Supplied text:
Posted inDaily Brief

CVC Launches IPO

CVC Brasil Operadora e Agencia de Viagens has launched an IPO targeting more than BRL700m ($299m), it says, with pricing scheduled for December 5. The travel services provider is offering 38.8m secondary shares, assuming a 15% greenshoe, at BRL18.00-22.00 each, meaning a BRL776m deal at the midpoint. The base deal represents 26.02% of the company. US private equity firm Carlyle, invested in CVC since 2009, is selling 64% of the shares in the base deal, with co-founder Guilherme Paulus selling almost all of the other 36%. Bank of America Merrill Lynch, BTG Pactual, Itau, JPMorgan and Morgan Stanley are managing the transaction, the second attempt at an IPO after a 2011 filing.

Posted inDaily Brief

Latam Taxis Out Rights Offer

Latam Airlines plans to hold the rights offering period for a $1bn equity capital raise between November 20 and December 19, it says. The airline, working under an approval granted earlier this year, is planning to sell 63.5m shares, at a price to be determined before the start of the sale period. Latam will set a price equal to a weighted average of transactions from the eight days prior to the launch, minus a 7.5% discount. The sale would raise CLP506.25bn ($972m) if Tuesday’s CLP8,618.90 closing price were used and the 7.5% discount applied. The airline is raising funds for fleet enhancement and other purposes. JPMorgan is global coordinator and BTG Pactual and Credicorp joint bookrunners. Colombia’s Avianca went to the market last week to raise $408m in ADR, pricing below the range and seeing the ADR trade down slightly since.

Directions:
1. Answer these questions using the capital markets briefs:
(a) On what date is pricing of the CVC offering scheduled?
(b) Between which two dates will Latam hold its rights offering period?
(c) How much did Avianca raise in ADR?
2. Copy the capital markets briefs word for word, from "CVC Brasil Operadora" to "a 2011 filing.".
The herbarium dataset entries that come after the briefs are separate material.

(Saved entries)
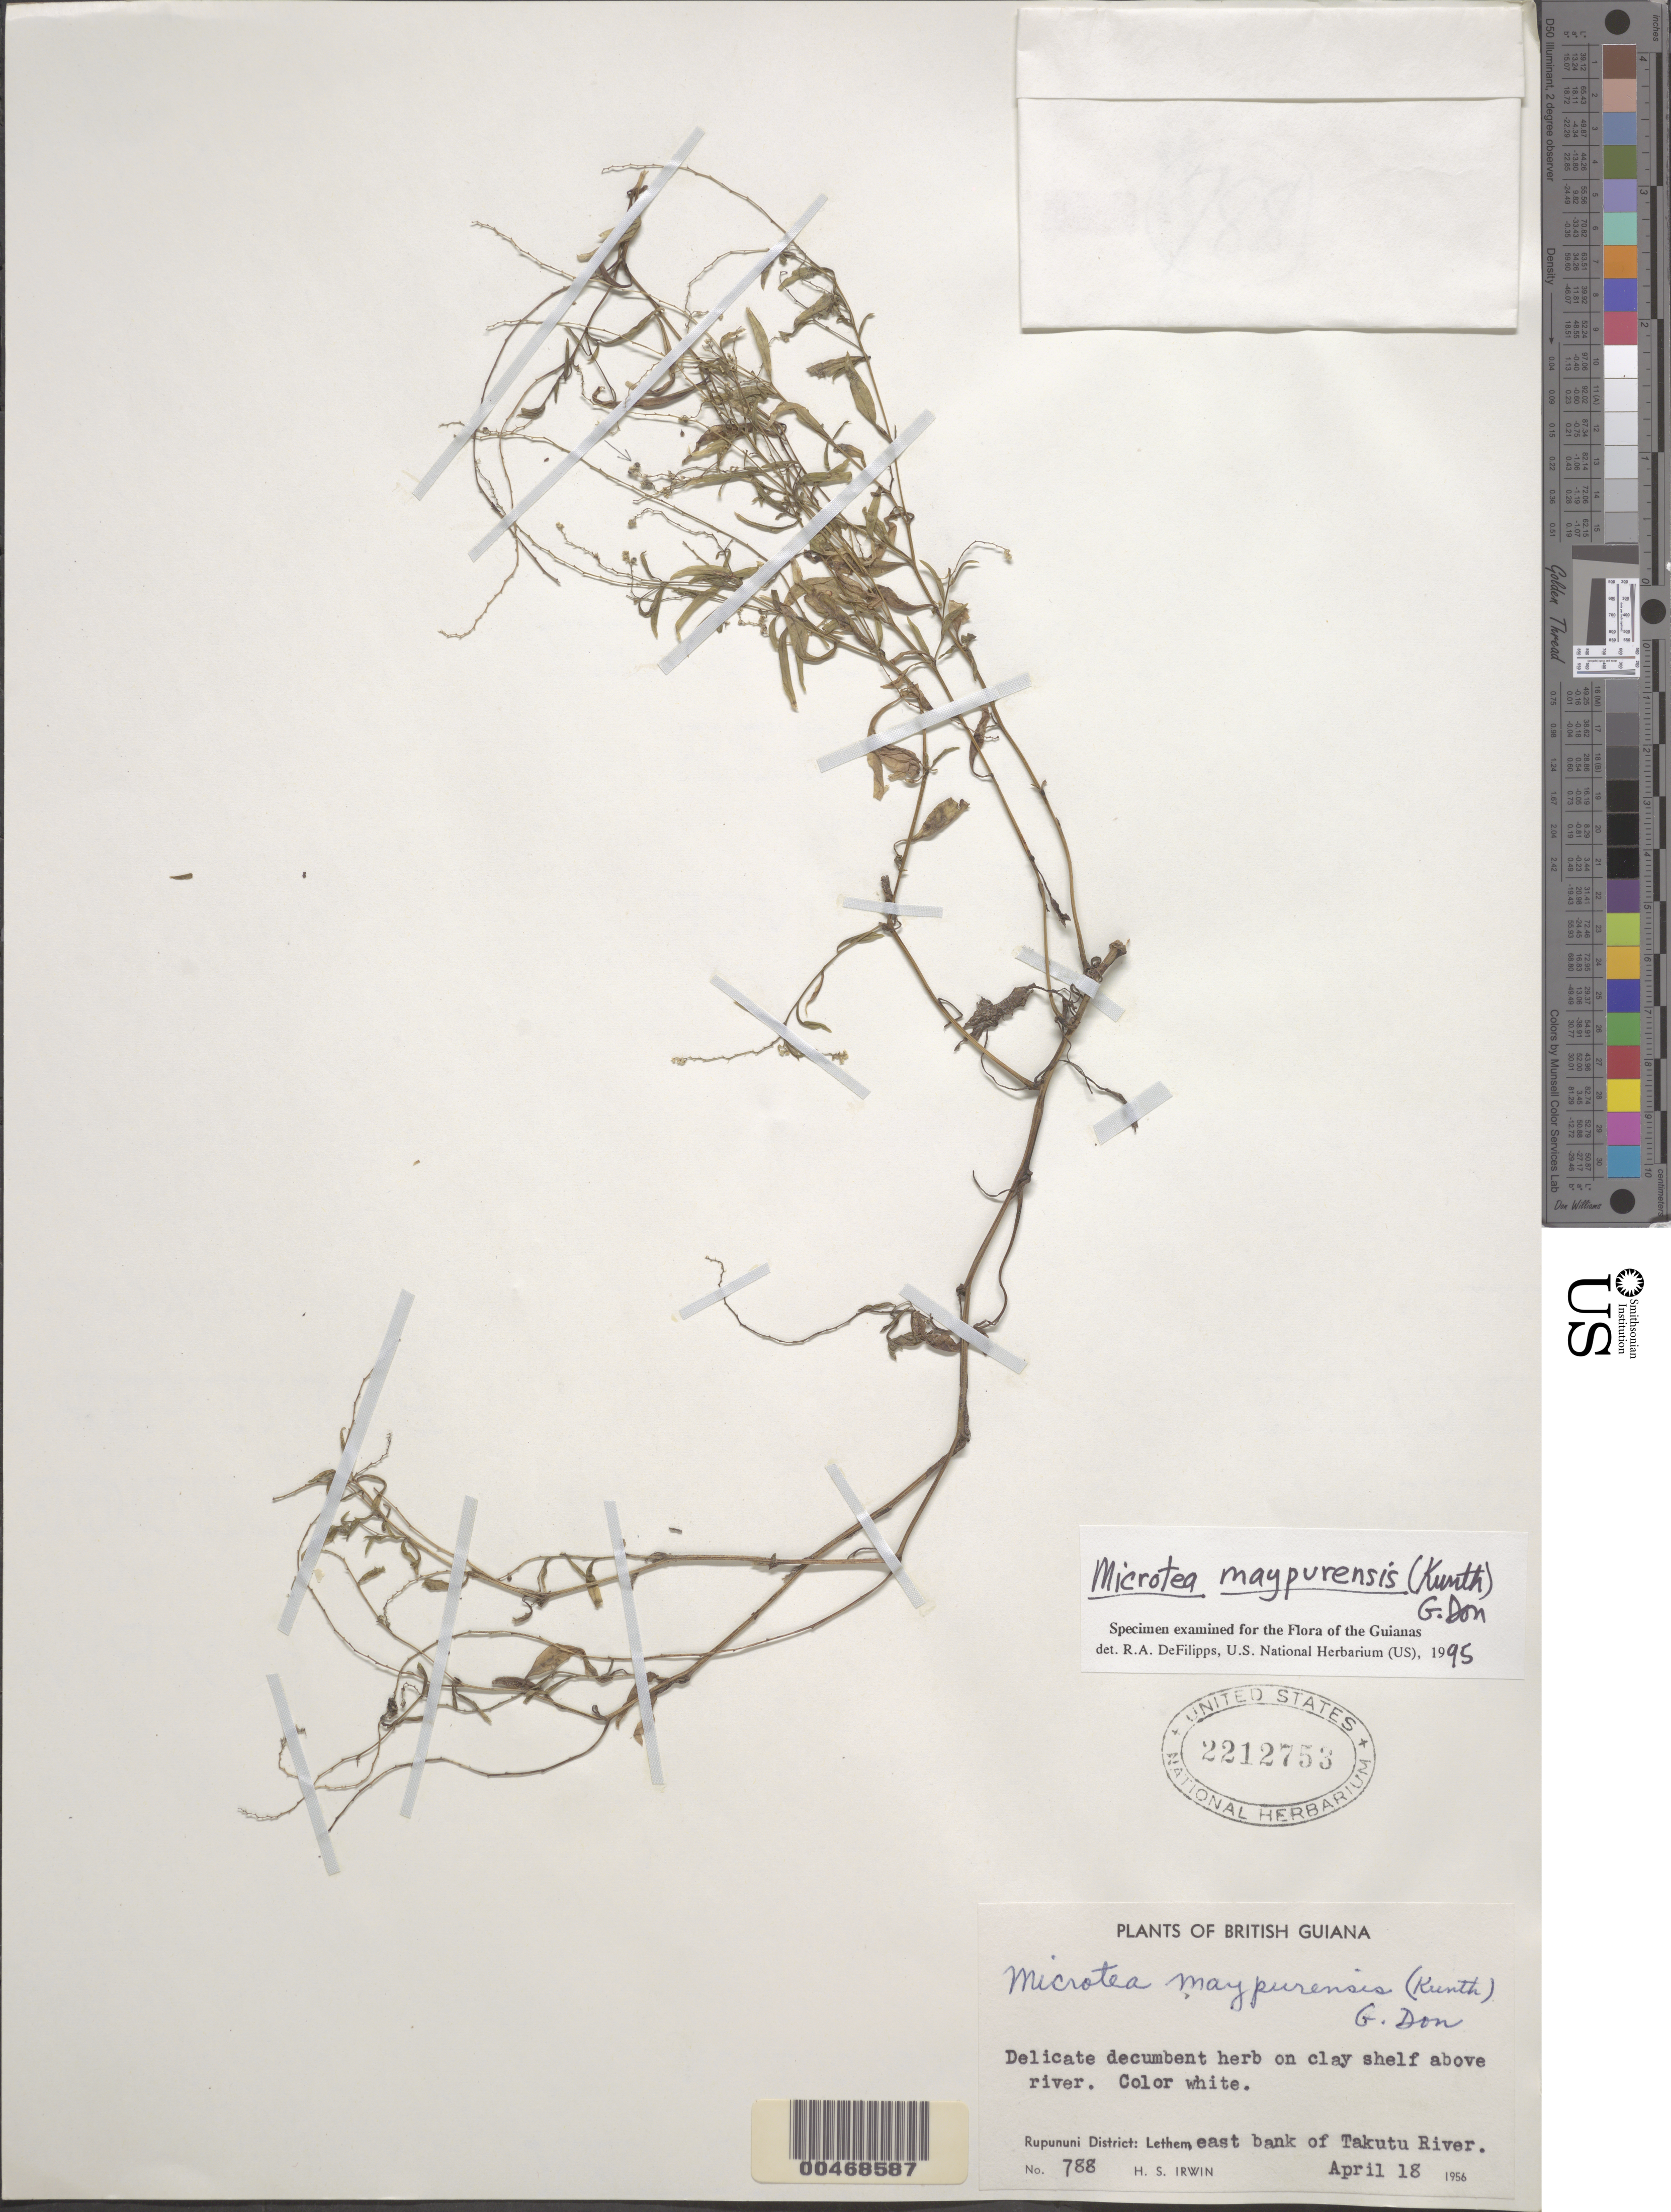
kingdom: Plantae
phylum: Tracheophyta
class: Magnoliopsida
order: Caryophyllales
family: Microteaceae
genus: Microtea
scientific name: Microtea maypurensis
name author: (Kunth) G. Don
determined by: DeFilipps, R. A.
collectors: H. Irwin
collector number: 788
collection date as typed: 18 Apr 1956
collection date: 1956-04-18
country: Guyana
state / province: U. Takutu-U. Essequibo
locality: Lethem, on east bank of Takutu River. [In former Rupununi Region.]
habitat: Clay shelf above river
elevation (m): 107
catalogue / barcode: US 2212753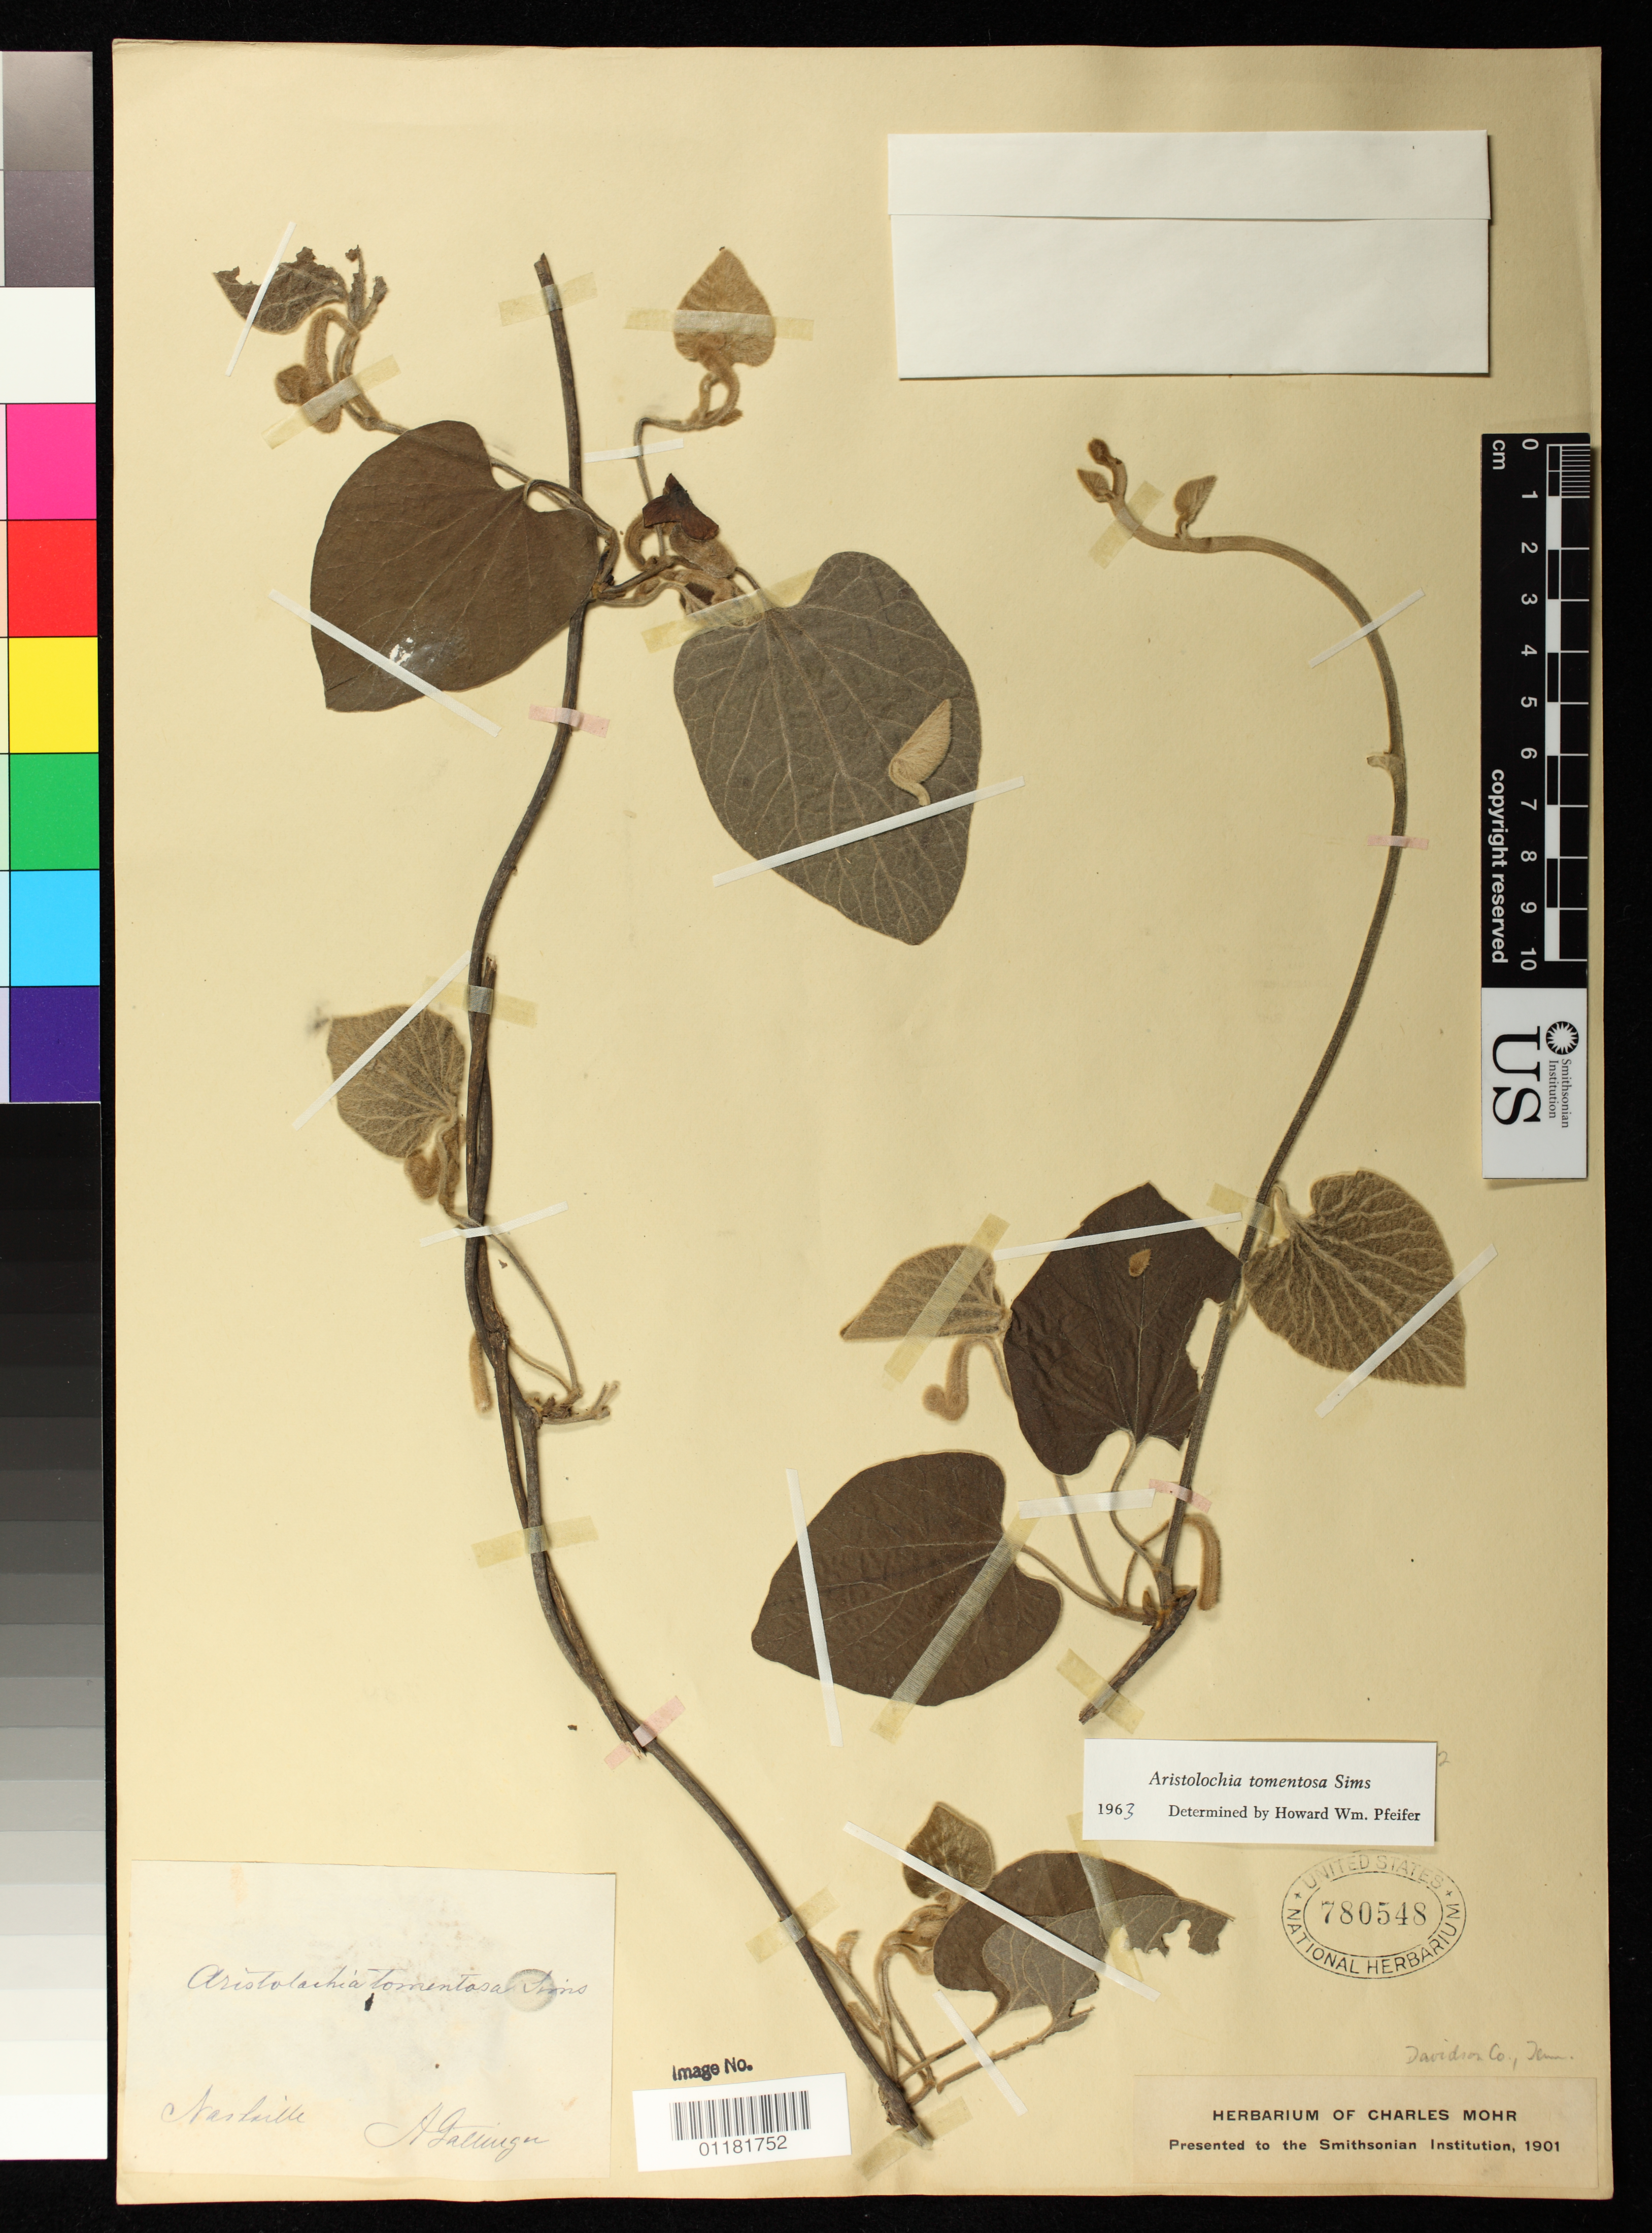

Completed exercise:
1.
(a) December 5
(b) November 20 and December 19
(c) $408m

2.
CVC Brasil Operadora e Agencia de Viagens has launched an IPO targeting more than BRL700m ($299m), it says, with pricing scheduled for December 5. The travel services provider is offering 38.8m secondary shares, assuming a 15% greenshoe, at BRL18.00-22.00 each, meaning a BRL776m deal at the midpoint. The base deal represents 26.02% of the company. US private equity firm Carlyle, invested in CVC since 2009, is selling 64% of the shares in the base deal, with co-founder Guilherme Paulus selling almost all of the other 36%. Bank of America Merrill Lynch, BTG Pactual, Itau, JPMorgan and Morgan Stanley are managing the transaction, the second attempt at an IPO after a 2011 filing.